● WHAT YOU WILL DO:
• a. Print the stretch of the Lead All Investments announcement below from "Shareholder Circular and" through "GBP750,000 before expenses.", with no changes.
• b. Answer these questions using the Lead All Investments announcement below, and give each answer on its own line with the matching mark:
(i) In what jurisdiction was the company incorporated?
(ii) How many new shares are to be issued in the Firm Placing?
(iii) Roughly how much is the fundraising expected to raise before expenses?

● READING TEXT:
◇ ◇ ◇

Lead All Investments Limited

04 December 2015

Company No: WK 259337

LEAD ALL INVESTMENTS LIMITED

(Incorporated in the Cayman Islands)

Lead ALL Investments Limited

("LEAL" or the "Company")

Proposed Sub-Division of Ordinary Shares of 1 pence each into two Ordinary Shares of 0.5 pence each and proposed fundraising by the issue of 150,000,000 new Ordinary Shares of 0.5 pence each by means of a Firm Placing of 27,555,000 new Ordinary Shares and a conditional Placing and Open Offer of 122,445,000 new Ordinary Shares at 0.5 pence per share

Shareholder Circular and Notice of General Meeting

4 December 2015

Lead All Investments Limited (the "Company") today announces a proposed sub-division of each of the ordinary shares of 1 pence each in its capital into two shares of 0.5 pence each ("Sub-Division"), ("Shares") and a fundraising by the issue of 150 million new Shares by way of a firm placing of 27,555,000 new Shares ("Firm Placing") and a conditional placing ("Placing") and open offer ("Open Offer") of 122,445,000 new Shares at 0.5 pence per new Share to raise approximately GBP750,000 before expenses.

◇ ◇ ◇

● PROVIDED DATA:
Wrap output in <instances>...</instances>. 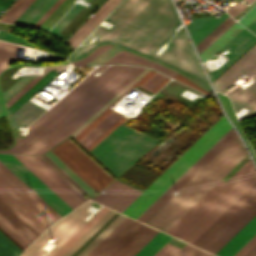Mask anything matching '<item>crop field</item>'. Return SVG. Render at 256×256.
<instances>
[{
    "mask_svg": "<svg viewBox=\"0 0 256 256\" xmlns=\"http://www.w3.org/2000/svg\"><path fill=\"white\" fill-rule=\"evenodd\" d=\"M109 18L120 21L111 31L98 27L102 35L95 43L78 47L68 58H81L96 46L111 43L167 65L211 91L184 32L176 34L160 56L153 54L175 33L178 17L170 0H124Z\"/></svg>",
    "mask_w": 256,
    "mask_h": 256,
    "instance_id": "8a807250",
    "label": "crop field"
},
{
    "mask_svg": "<svg viewBox=\"0 0 256 256\" xmlns=\"http://www.w3.org/2000/svg\"><path fill=\"white\" fill-rule=\"evenodd\" d=\"M247 154L237 135L221 149L193 178H191L179 192L211 185L220 180ZM217 182H214L215 185ZM212 186V185H211ZM213 187V186H212ZM212 187L181 194L177 192L161 210H159L147 224L166 232L180 219L206 192ZM145 222V223H146Z\"/></svg>",
    "mask_w": 256,
    "mask_h": 256,
    "instance_id": "ac0d7876",
    "label": "crop field"
},
{
    "mask_svg": "<svg viewBox=\"0 0 256 256\" xmlns=\"http://www.w3.org/2000/svg\"><path fill=\"white\" fill-rule=\"evenodd\" d=\"M26 187L0 163V211L34 240L60 218Z\"/></svg>",
    "mask_w": 256,
    "mask_h": 256,
    "instance_id": "34b2d1b8",
    "label": "crop field"
},
{
    "mask_svg": "<svg viewBox=\"0 0 256 256\" xmlns=\"http://www.w3.org/2000/svg\"><path fill=\"white\" fill-rule=\"evenodd\" d=\"M145 68L126 66L61 124L20 153L42 155L62 141Z\"/></svg>",
    "mask_w": 256,
    "mask_h": 256,
    "instance_id": "412701ff",
    "label": "crop field"
},
{
    "mask_svg": "<svg viewBox=\"0 0 256 256\" xmlns=\"http://www.w3.org/2000/svg\"><path fill=\"white\" fill-rule=\"evenodd\" d=\"M105 67L107 66L98 67L91 73V75L95 71L103 70ZM124 67V65L109 66L98 77L100 79L99 81L98 79L90 75L86 77L69 93H67L59 102H57L50 110H48L45 114L38 118L34 122V124L30 126L29 134L27 136H25L23 139H18V137H16V140L18 139L17 145L15 144L16 147L14 145L12 148L0 152H9L11 149L15 147L13 150L10 151L11 153H14L30 138H32L38 131H40L45 125H47L52 119H54L59 113H61L66 107H68L73 101H75L81 94H83L88 88H90L95 82L98 81L15 153H18L21 150H23L25 147H27L28 145L36 141L38 138L49 132L51 129L56 127L59 123H61L67 116H69L75 109H77L83 102H85L91 95H93L98 89H100L106 82H108L114 75H116Z\"/></svg>",
    "mask_w": 256,
    "mask_h": 256,
    "instance_id": "f4fd0767",
    "label": "crop field"
},
{
    "mask_svg": "<svg viewBox=\"0 0 256 256\" xmlns=\"http://www.w3.org/2000/svg\"><path fill=\"white\" fill-rule=\"evenodd\" d=\"M230 127L231 126L227 122L225 116H223L132 204H130L123 213L136 219Z\"/></svg>",
    "mask_w": 256,
    "mask_h": 256,
    "instance_id": "dd49c442",
    "label": "crop field"
},
{
    "mask_svg": "<svg viewBox=\"0 0 256 256\" xmlns=\"http://www.w3.org/2000/svg\"><path fill=\"white\" fill-rule=\"evenodd\" d=\"M156 143L157 141L120 125L89 152L117 176Z\"/></svg>",
    "mask_w": 256,
    "mask_h": 256,
    "instance_id": "e52e79f7",
    "label": "crop field"
},
{
    "mask_svg": "<svg viewBox=\"0 0 256 256\" xmlns=\"http://www.w3.org/2000/svg\"><path fill=\"white\" fill-rule=\"evenodd\" d=\"M256 214V182L192 244L215 254Z\"/></svg>",
    "mask_w": 256,
    "mask_h": 256,
    "instance_id": "d8731c3e",
    "label": "crop field"
},
{
    "mask_svg": "<svg viewBox=\"0 0 256 256\" xmlns=\"http://www.w3.org/2000/svg\"><path fill=\"white\" fill-rule=\"evenodd\" d=\"M51 150L55 154H57L67 165H69L97 192H99L101 189H103L114 180L68 139ZM51 150L44 155L49 158L57 167H59L91 197L96 195L95 193L97 192Z\"/></svg>",
    "mask_w": 256,
    "mask_h": 256,
    "instance_id": "5a996713",
    "label": "crop field"
},
{
    "mask_svg": "<svg viewBox=\"0 0 256 256\" xmlns=\"http://www.w3.org/2000/svg\"><path fill=\"white\" fill-rule=\"evenodd\" d=\"M251 80L235 86L226 94L234 109L238 112L242 107L248 110L246 117L256 115V44L223 72L212 83L216 90L224 93L240 81V77Z\"/></svg>",
    "mask_w": 256,
    "mask_h": 256,
    "instance_id": "3316defc",
    "label": "crop field"
},
{
    "mask_svg": "<svg viewBox=\"0 0 256 256\" xmlns=\"http://www.w3.org/2000/svg\"><path fill=\"white\" fill-rule=\"evenodd\" d=\"M141 225L142 223L126 217L87 256H110ZM157 233L158 231L143 224L111 256H134Z\"/></svg>",
    "mask_w": 256,
    "mask_h": 256,
    "instance_id": "28ad6ade",
    "label": "crop field"
},
{
    "mask_svg": "<svg viewBox=\"0 0 256 256\" xmlns=\"http://www.w3.org/2000/svg\"><path fill=\"white\" fill-rule=\"evenodd\" d=\"M92 203L88 201L76 210L72 211L64 218L55 223L42 236H40L21 256H43L40 252L45 245L51 240L56 244L46 255L51 256L63 243H65L86 221L83 219L89 215L84 210Z\"/></svg>",
    "mask_w": 256,
    "mask_h": 256,
    "instance_id": "d1516ede",
    "label": "crop field"
},
{
    "mask_svg": "<svg viewBox=\"0 0 256 256\" xmlns=\"http://www.w3.org/2000/svg\"><path fill=\"white\" fill-rule=\"evenodd\" d=\"M253 167L251 160L243 165L226 182L220 180L206 193L167 233L179 238L192 226L215 202H217L240 178Z\"/></svg>",
    "mask_w": 256,
    "mask_h": 256,
    "instance_id": "22f410ed",
    "label": "crop field"
},
{
    "mask_svg": "<svg viewBox=\"0 0 256 256\" xmlns=\"http://www.w3.org/2000/svg\"><path fill=\"white\" fill-rule=\"evenodd\" d=\"M256 181V172L252 168L217 203H215L180 239L191 243L224 210H226L246 189ZM202 234V233H201Z\"/></svg>",
    "mask_w": 256,
    "mask_h": 256,
    "instance_id": "cbeb9de0",
    "label": "crop field"
},
{
    "mask_svg": "<svg viewBox=\"0 0 256 256\" xmlns=\"http://www.w3.org/2000/svg\"><path fill=\"white\" fill-rule=\"evenodd\" d=\"M0 162L61 217L68 211L72 210L12 155L0 154Z\"/></svg>",
    "mask_w": 256,
    "mask_h": 256,
    "instance_id": "5142ce71",
    "label": "crop field"
},
{
    "mask_svg": "<svg viewBox=\"0 0 256 256\" xmlns=\"http://www.w3.org/2000/svg\"><path fill=\"white\" fill-rule=\"evenodd\" d=\"M13 156L18 159L26 168H28L36 177H38L46 186H48L72 209L83 203L32 156Z\"/></svg>",
    "mask_w": 256,
    "mask_h": 256,
    "instance_id": "d9b57169",
    "label": "crop field"
},
{
    "mask_svg": "<svg viewBox=\"0 0 256 256\" xmlns=\"http://www.w3.org/2000/svg\"><path fill=\"white\" fill-rule=\"evenodd\" d=\"M100 194L103 195L101 198H99L101 195L98 194L92 200L95 201L99 198L96 202L122 212L141 192L115 180Z\"/></svg>",
    "mask_w": 256,
    "mask_h": 256,
    "instance_id": "733c2abd",
    "label": "crop field"
},
{
    "mask_svg": "<svg viewBox=\"0 0 256 256\" xmlns=\"http://www.w3.org/2000/svg\"><path fill=\"white\" fill-rule=\"evenodd\" d=\"M233 129L216 144L186 175H184L154 206H152L139 221L145 222L156 210H158L182 185H184L203 165H205L225 144L234 136ZM171 194V195H169ZM169 195V197H167Z\"/></svg>",
    "mask_w": 256,
    "mask_h": 256,
    "instance_id": "4a817a6b",
    "label": "crop field"
},
{
    "mask_svg": "<svg viewBox=\"0 0 256 256\" xmlns=\"http://www.w3.org/2000/svg\"><path fill=\"white\" fill-rule=\"evenodd\" d=\"M65 66L48 67L45 68V76H37L15 96L5 103L9 115L31 98L37 91H39L45 84H47L53 77H55Z\"/></svg>",
    "mask_w": 256,
    "mask_h": 256,
    "instance_id": "bc2a9ffb",
    "label": "crop field"
},
{
    "mask_svg": "<svg viewBox=\"0 0 256 256\" xmlns=\"http://www.w3.org/2000/svg\"><path fill=\"white\" fill-rule=\"evenodd\" d=\"M256 43V36L250 33L245 28L240 31L234 38H232L223 47L227 48L231 52L228 53L231 58L223 64L218 70L208 72L213 81L223 71H225L231 64H233L239 57H241L247 50H249Z\"/></svg>",
    "mask_w": 256,
    "mask_h": 256,
    "instance_id": "214f88e0",
    "label": "crop field"
},
{
    "mask_svg": "<svg viewBox=\"0 0 256 256\" xmlns=\"http://www.w3.org/2000/svg\"><path fill=\"white\" fill-rule=\"evenodd\" d=\"M256 233V215L217 253L218 256H232Z\"/></svg>",
    "mask_w": 256,
    "mask_h": 256,
    "instance_id": "92a150f3",
    "label": "crop field"
},
{
    "mask_svg": "<svg viewBox=\"0 0 256 256\" xmlns=\"http://www.w3.org/2000/svg\"><path fill=\"white\" fill-rule=\"evenodd\" d=\"M111 63H128V64H137V65H141V66H146L149 67L151 66L152 68L172 77L174 76L175 72L161 66L158 65L152 61H149L147 59H144L140 56H137L135 54L129 53L127 51H120L118 54H116L115 56H113L111 59H109L108 61H106L104 64H111Z\"/></svg>",
    "mask_w": 256,
    "mask_h": 256,
    "instance_id": "dafd665d",
    "label": "crop field"
},
{
    "mask_svg": "<svg viewBox=\"0 0 256 256\" xmlns=\"http://www.w3.org/2000/svg\"><path fill=\"white\" fill-rule=\"evenodd\" d=\"M0 231L22 251L33 241L0 212Z\"/></svg>",
    "mask_w": 256,
    "mask_h": 256,
    "instance_id": "00972430",
    "label": "crop field"
},
{
    "mask_svg": "<svg viewBox=\"0 0 256 256\" xmlns=\"http://www.w3.org/2000/svg\"><path fill=\"white\" fill-rule=\"evenodd\" d=\"M55 1L56 0H35L14 23L32 26Z\"/></svg>",
    "mask_w": 256,
    "mask_h": 256,
    "instance_id": "a9b5d70f",
    "label": "crop field"
},
{
    "mask_svg": "<svg viewBox=\"0 0 256 256\" xmlns=\"http://www.w3.org/2000/svg\"><path fill=\"white\" fill-rule=\"evenodd\" d=\"M228 15L223 14L218 20L211 16L194 19L187 27L194 39L195 44L208 34L215 26H217Z\"/></svg>",
    "mask_w": 256,
    "mask_h": 256,
    "instance_id": "4177f3b9",
    "label": "crop field"
},
{
    "mask_svg": "<svg viewBox=\"0 0 256 256\" xmlns=\"http://www.w3.org/2000/svg\"><path fill=\"white\" fill-rule=\"evenodd\" d=\"M43 111L44 109L27 101L23 106H21L15 113L10 116L13 129H15L18 125L26 127Z\"/></svg>",
    "mask_w": 256,
    "mask_h": 256,
    "instance_id": "730fd06b",
    "label": "crop field"
},
{
    "mask_svg": "<svg viewBox=\"0 0 256 256\" xmlns=\"http://www.w3.org/2000/svg\"><path fill=\"white\" fill-rule=\"evenodd\" d=\"M108 211L109 209L103 207L81 229H79L64 245H62L52 256H62L63 254H65Z\"/></svg>",
    "mask_w": 256,
    "mask_h": 256,
    "instance_id": "eef30255",
    "label": "crop field"
},
{
    "mask_svg": "<svg viewBox=\"0 0 256 256\" xmlns=\"http://www.w3.org/2000/svg\"><path fill=\"white\" fill-rule=\"evenodd\" d=\"M121 117L122 115L113 111L78 142L86 148L89 144H91L97 137H99L105 130H107L113 123H115Z\"/></svg>",
    "mask_w": 256,
    "mask_h": 256,
    "instance_id": "ae1a2a85",
    "label": "crop field"
},
{
    "mask_svg": "<svg viewBox=\"0 0 256 256\" xmlns=\"http://www.w3.org/2000/svg\"><path fill=\"white\" fill-rule=\"evenodd\" d=\"M244 27L234 24L223 35H221L214 43H212L200 56L202 61L208 59L217 50H219L225 43H227L233 36H235Z\"/></svg>",
    "mask_w": 256,
    "mask_h": 256,
    "instance_id": "d3111659",
    "label": "crop field"
},
{
    "mask_svg": "<svg viewBox=\"0 0 256 256\" xmlns=\"http://www.w3.org/2000/svg\"><path fill=\"white\" fill-rule=\"evenodd\" d=\"M185 89L197 94V95H200V93L188 88V87H185L175 81H171L168 85H166L162 90H160V92L174 98L175 100L189 106V107H193L196 103L180 96L179 94L181 92H183Z\"/></svg>",
    "mask_w": 256,
    "mask_h": 256,
    "instance_id": "750c4746",
    "label": "crop field"
},
{
    "mask_svg": "<svg viewBox=\"0 0 256 256\" xmlns=\"http://www.w3.org/2000/svg\"><path fill=\"white\" fill-rule=\"evenodd\" d=\"M150 69H145L135 79H133L126 87H124L118 94H116L109 102H107L101 109H99L93 116H91L84 124H82L76 131L71 135L74 137L84 127H86L92 120H94L100 113H102L108 106H110L115 100H117L123 93H125L131 86H133L139 79H141Z\"/></svg>",
    "mask_w": 256,
    "mask_h": 256,
    "instance_id": "bd1437ed",
    "label": "crop field"
},
{
    "mask_svg": "<svg viewBox=\"0 0 256 256\" xmlns=\"http://www.w3.org/2000/svg\"><path fill=\"white\" fill-rule=\"evenodd\" d=\"M234 22L236 21H234L232 18L228 16L213 31H211L202 41H200L196 45L198 52L200 53L203 49H205L212 41H214L220 34H222Z\"/></svg>",
    "mask_w": 256,
    "mask_h": 256,
    "instance_id": "1d83c4d3",
    "label": "crop field"
},
{
    "mask_svg": "<svg viewBox=\"0 0 256 256\" xmlns=\"http://www.w3.org/2000/svg\"><path fill=\"white\" fill-rule=\"evenodd\" d=\"M171 237L159 232L135 256H153Z\"/></svg>",
    "mask_w": 256,
    "mask_h": 256,
    "instance_id": "120bbe31",
    "label": "crop field"
},
{
    "mask_svg": "<svg viewBox=\"0 0 256 256\" xmlns=\"http://www.w3.org/2000/svg\"><path fill=\"white\" fill-rule=\"evenodd\" d=\"M156 72H154V71H150L149 73H147L141 80H139L136 84L137 85H141V84H143L147 79H149L153 74H155ZM135 84V85H136ZM134 85V86H135ZM133 86V87H134ZM133 87H131L128 91H130ZM127 91V92H128ZM126 92V93H127ZM125 93V94H126ZM125 94H123L120 98H122ZM119 98V99H120ZM118 99V100H119ZM117 100V101H118ZM117 101H115L112 105H114ZM111 105V106H112ZM110 106V107H111ZM110 107H108L102 114H100L94 121H92L86 128H84L78 135H76L74 138L78 141L80 138H82L87 132H89L95 125H97L102 119H104L109 113H111L112 112V110H110L109 108Z\"/></svg>",
    "mask_w": 256,
    "mask_h": 256,
    "instance_id": "d32e631a",
    "label": "crop field"
},
{
    "mask_svg": "<svg viewBox=\"0 0 256 256\" xmlns=\"http://www.w3.org/2000/svg\"><path fill=\"white\" fill-rule=\"evenodd\" d=\"M125 216L119 215L109 224L90 244H88L77 256H86L112 229H114Z\"/></svg>",
    "mask_w": 256,
    "mask_h": 256,
    "instance_id": "5866460e",
    "label": "crop field"
},
{
    "mask_svg": "<svg viewBox=\"0 0 256 256\" xmlns=\"http://www.w3.org/2000/svg\"><path fill=\"white\" fill-rule=\"evenodd\" d=\"M83 8L84 6L75 4L69 10V12L56 24L50 33L57 36Z\"/></svg>",
    "mask_w": 256,
    "mask_h": 256,
    "instance_id": "028f5c9d",
    "label": "crop field"
},
{
    "mask_svg": "<svg viewBox=\"0 0 256 256\" xmlns=\"http://www.w3.org/2000/svg\"><path fill=\"white\" fill-rule=\"evenodd\" d=\"M16 45L0 42V72L8 68L11 57L14 58Z\"/></svg>",
    "mask_w": 256,
    "mask_h": 256,
    "instance_id": "e1f06a70",
    "label": "crop field"
},
{
    "mask_svg": "<svg viewBox=\"0 0 256 256\" xmlns=\"http://www.w3.org/2000/svg\"><path fill=\"white\" fill-rule=\"evenodd\" d=\"M22 251L0 232V256H18Z\"/></svg>",
    "mask_w": 256,
    "mask_h": 256,
    "instance_id": "0bd39190",
    "label": "crop field"
},
{
    "mask_svg": "<svg viewBox=\"0 0 256 256\" xmlns=\"http://www.w3.org/2000/svg\"><path fill=\"white\" fill-rule=\"evenodd\" d=\"M115 211L110 210L96 225H94L65 255L70 256L84 241H86Z\"/></svg>",
    "mask_w": 256,
    "mask_h": 256,
    "instance_id": "b80d0937",
    "label": "crop field"
},
{
    "mask_svg": "<svg viewBox=\"0 0 256 256\" xmlns=\"http://www.w3.org/2000/svg\"><path fill=\"white\" fill-rule=\"evenodd\" d=\"M46 169H48L56 178H58L67 188H69L77 197H79L83 202L88 200L83 197V195L77 191L69 182H67L59 173H57L49 164H47L41 157H35Z\"/></svg>",
    "mask_w": 256,
    "mask_h": 256,
    "instance_id": "c035e120",
    "label": "crop field"
},
{
    "mask_svg": "<svg viewBox=\"0 0 256 256\" xmlns=\"http://www.w3.org/2000/svg\"><path fill=\"white\" fill-rule=\"evenodd\" d=\"M34 77H22L13 86H11L6 92L2 94L4 102L9 100L15 93H17L23 86H25Z\"/></svg>",
    "mask_w": 256,
    "mask_h": 256,
    "instance_id": "c21b1889",
    "label": "crop field"
},
{
    "mask_svg": "<svg viewBox=\"0 0 256 256\" xmlns=\"http://www.w3.org/2000/svg\"><path fill=\"white\" fill-rule=\"evenodd\" d=\"M114 0L106 1L95 13L94 15L76 32V34L67 42L69 45L88 27V25Z\"/></svg>",
    "mask_w": 256,
    "mask_h": 256,
    "instance_id": "03da06ac",
    "label": "crop field"
},
{
    "mask_svg": "<svg viewBox=\"0 0 256 256\" xmlns=\"http://www.w3.org/2000/svg\"><path fill=\"white\" fill-rule=\"evenodd\" d=\"M121 49L116 48V47H111L108 50H106L105 52H103L101 55H99L98 57H96L94 60H92L91 62H89L87 65H93V64H102L104 63L106 60H108L109 58H111L113 55H115L116 53H118Z\"/></svg>",
    "mask_w": 256,
    "mask_h": 256,
    "instance_id": "b54c1fbb",
    "label": "crop field"
},
{
    "mask_svg": "<svg viewBox=\"0 0 256 256\" xmlns=\"http://www.w3.org/2000/svg\"><path fill=\"white\" fill-rule=\"evenodd\" d=\"M175 256H212V255L186 244Z\"/></svg>",
    "mask_w": 256,
    "mask_h": 256,
    "instance_id": "5d738f31",
    "label": "crop field"
},
{
    "mask_svg": "<svg viewBox=\"0 0 256 256\" xmlns=\"http://www.w3.org/2000/svg\"><path fill=\"white\" fill-rule=\"evenodd\" d=\"M165 79H166V77L156 73L140 87L151 92L154 88H156Z\"/></svg>",
    "mask_w": 256,
    "mask_h": 256,
    "instance_id": "d23c7cc5",
    "label": "crop field"
},
{
    "mask_svg": "<svg viewBox=\"0 0 256 256\" xmlns=\"http://www.w3.org/2000/svg\"><path fill=\"white\" fill-rule=\"evenodd\" d=\"M110 46H101L99 48H97L95 51H93L91 54H89L88 56H86L85 58L72 62L73 65H85L87 64L89 61H91L92 59H94L96 56H98L99 54H101L103 51H105L106 49H108ZM111 48V47H110Z\"/></svg>",
    "mask_w": 256,
    "mask_h": 256,
    "instance_id": "425ffa30",
    "label": "crop field"
},
{
    "mask_svg": "<svg viewBox=\"0 0 256 256\" xmlns=\"http://www.w3.org/2000/svg\"><path fill=\"white\" fill-rule=\"evenodd\" d=\"M180 248L175 247L170 244H166L160 251H158L154 256H174Z\"/></svg>",
    "mask_w": 256,
    "mask_h": 256,
    "instance_id": "25e5ab78",
    "label": "crop field"
},
{
    "mask_svg": "<svg viewBox=\"0 0 256 256\" xmlns=\"http://www.w3.org/2000/svg\"><path fill=\"white\" fill-rule=\"evenodd\" d=\"M232 127L216 142L218 143L230 130ZM216 143H214L184 174H186ZM184 174H182L152 205H154ZM150 205L138 218L137 220L152 206Z\"/></svg>",
    "mask_w": 256,
    "mask_h": 256,
    "instance_id": "73cf0c24",
    "label": "crop field"
},
{
    "mask_svg": "<svg viewBox=\"0 0 256 256\" xmlns=\"http://www.w3.org/2000/svg\"><path fill=\"white\" fill-rule=\"evenodd\" d=\"M125 120V118H121L118 120L112 127H110L105 133H103L98 139H96L90 146H88L86 149L89 151L92 147H94L100 140H102L108 133H110L116 126H118L120 123H122ZM92 150V149H91Z\"/></svg>",
    "mask_w": 256,
    "mask_h": 256,
    "instance_id": "89e229c0",
    "label": "crop field"
},
{
    "mask_svg": "<svg viewBox=\"0 0 256 256\" xmlns=\"http://www.w3.org/2000/svg\"><path fill=\"white\" fill-rule=\"evenodd\" d=\"M256 243V234L252 237L241 249H239L233 256H242Z\"/></svg>",
    "mask_w": 256,
    "mask_h": 256,
    "instance_id": "1f2cbd36",
    "label": "crop field"
},
{
    "mask_svg": "<svg viewBox=\"0 0 256 256\" xmlns=\"http://www.w3.org/2000/svg\"><path fill=\"white\" fill-rule=\"evenodd\" d=\"M64 0H57L54 5L33 25L38 27Z\"/></svg>",
    "mask_w": 256,
    "mask_h": 256,
    "instance_id": "dbb93151",
    "label": "crop field"
},
{
    "mask_svg": "<svg viewBox=\"0 0 256 256\" xmlns=\"http://www.w3.org/2000/svg\"><path fill=\"white\" fill-rule=\"evenodd\" d=\"M256 17V6L250 10L244 17H242L239 20V23L243 24V25H247L250 21H252L254 18ZM244 26V27H245Z\"/></svg>",
    "mask_w": 256,
    "mask_h": 256,
    "instance_id": "0fb4a251",
    "label": "crop field"
},
{
    "mask_svg": "<svg viewBox=\"0 0 256 256\" xmlns=\"http://www.w3.org/2000/svg\"><path fill=\"white\" fill-rule=\"evenodd\" d=\"M172 78H174V79H176V80H178V81H181V82H183V83H185V84H187V85H189V86H191V87H194V88H196V89H198V90H200V91H202V92H204V93H206V94H210V93H208V92L202 90L201 88L197 87L196 85H194L193 83L189 82L188 80H186L185 78L181 77V76L178 75V74L175 75V76L172 77Z\"/></svg>",
    "mask_w": 256,
    "mask_h": 256,
    "instance_id": "1d79db26",
    "label": "crop field"
},
{
    "mask_svg": "<svg viewBox=\"0 0 256 256\" xmlns=\"http://www.w3.org/2000/svg\"><path fill=\"white\" fill-rule=\"evenodd\" d=\"M243 4L237 2L233 7H231L227 12H229L233 17L240 12V8Z\"/></svg>",
    "mask_w": 256,
    "mask_h": 256,
    "instance_id": "9d1cf04e",
    "label": "crop field"
},
{
    "mask_svg": "<svg viewBox=\"0 0 256 256\" xmlns=\"http://www.w3.org/2000/svg\"><path fill=\"white\" fill-rule=\"evenodd\" d=\"M246 27H248L250 30H252L254 33H256V18L252 22H250Z\"/></svg>",
    "mask_w": 256,
    "mask_h": 256,
    "instance_id": "447ae74e",
    "label": "crop field"
},
{
    "mask_svg": "<svg viewBox=\"0 0 256 256\" xmlns=\"http://www.w3.org/2000/svg\"><path fill=\"white\" fill-rule=\"evenodd\" d=\"M243 256H256V244Z\"/></svg>",
    "mask_w": 256,
    "mask_h": 256,
    "instance_id": "0765c3eb",
    "label": "crop field"
},
{
    "mask_svg": "<svg viewBox=\"0 0 256 256\" xmlns=\"http://www.w3.org/2000/svg\"><path fill=\"white\" fill-rule=\"evenodd\" d=\"M22 0H18L11 8L10 10L3 16L0 18V21H2Z\"/></svg>",
    "mask_w": 256,
    "mask_h": 256,
    "instance_id": "db79e9e6",
    "label": "crop field"
},
{
    "mask_svg": "<svg viewBox=\"0 0 256 256\" xmlns=\"http://www.w3.org/2000/svg\"><path fill=\"white\" fill-rule=\"evenodd\" d=\"M45 159H47L44 155H42ZM48 160V159H47ZM55 168H57L50 160H48ZM58 169V168H57ZM59 170V169H58ZM60 171V170H59ZM64 176H66L62 171H60ZM67 177V176H66ZM68 178V177H67ZM69 179V178H68ZM70 180V179H69ZM71 181V180H70ZM72 182V181H71ZM74 185H76L74 182H72ZM77 186V185H76ZM78 187V186H77ZM79 188V187H78ZM80 189V188H79ZM81 190V189H80ZM82 191V190H81ZM83 192V191H82ZM84 193V192H83ZM86 194V193H84ZM87 195V194H86ZM88 196V195H87ZM89 197V196H88ZM90 198V197H89Z\"/></svg>",
    "mask_w": 256,
    "mask_h": 256,
    "instance_id": "7b73153f",
    "label": "crop field"
},
{
    "mask_svg": "<svg viewBox=\"0 0 256 256\" xmlns=\"http://www.w3.org/2000/svg\"><path fill=\"white\" fill-rule=\"evenodd\" d=\"M237 2V0H231L223 9H225L226 11L233 6L235 3Z\"/></svg>",
    "mask_w": 256,
    "mask_h": 256,
    "instance_id": "78b8030e",
    "label": "crop field"
},
{
    "mask_svg": "<svg viewBox=\"0 0 256 256\" xmlns=\"http://www.w3.org/2000/svg\"><path fill=\"white\" fill-rule=\"evenodd\" d=\"M255 3H256V1L254 3H252L249 8H251ZM249 8H247L246 10L239 13L237 16L234 17V19H239L243 15V13H245Z\"/></svg>",
    "mask_w": 256,
    "mask_h": 256,
    "instance_id": "0f1d7ab4",
    "label": "crop field"
},
{
    "mask_svg": "<svg viewBox=\"0 0 256 256\" xmlns=\"http://www.w3.org/2000/svg\"><path fill=\"white\" fill-rule=\"evenodd\" d=\"M4 115H6V113H5V110L3 108V105H2V102H1V99H0V117H2Z\"/></svg>",
    "mask_w": 256,
    "mask_h": 256,
    "instance_id": "e1d0b9f6",
    "label": "crop field"
},
{
    "mask_svg": "<svg viewBox=\"0 0 256 256\" xmlns=\"http://www.w3.org/2000/svg\"><path fill=\"white\" fill-rule=\"evenodd\" d=\"M169 81V79L167 78L164 82H162L156 89H154L152 91V93L156 92L157 90H159L164 84H166Z\"/></svg>",
    "mask_w": 256,
    "mask_h": 256,
    "instance_id": "ae633e8c",
    "label": "crop field"
},
{
    "mask_svg": "<svg viewBox=\"0 0 256 256\" xmlns=\"http://www.w3.org/2000/svg\"><path fill=\"white\" fill-rule=\"evenodd\" d=\"M5 9V7L0 5V13Z\"/></svg>",
    "mask_w": 256,
    "mask_h": 256,
    "instance_id": "d14b1444",
    "label": "crop field"
},
{
    "mask_svg": "<svg viewBox=\"0 0 256 256\" xmlns=\"http://www.w3.org/2000/svg\"><path fill=\"white\" fill-rule=\"evenodd\" d=\"M247 3H251L253 0H245Z\"/></svg>",
    "mask_w": 256,
    "mask_h": 256,
    "instance_id": "c39391a2",
    "label": "crop field"
}]
</instances>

◇ ◇ ◇

● THE SOLUTIONS:
• a.
Shareholder Circular and Notice of General Meeting

4 December 2015

Lead All Investments Limited (the "Company") today announces a proposed sub-division of each of the ordinary shares of 1 pence each in its capital into two shares of 0.5 pence each ("Sub-Division"), ("Shares") and a fundraising by the issue of 150 million new Shares by way of a firm placing of 27,555,000 new Shares ("Firm Placing") and a conditional placing ("Placing") and open offer ("Open Offer") of 122,445,000 new Shares at 0.5 pence per new Share to raise approximately GBP750,000 before expenses.

• b.
(i) The Cayman Islands
(ii) 27,555,000
(iii) Approximately GBP750,000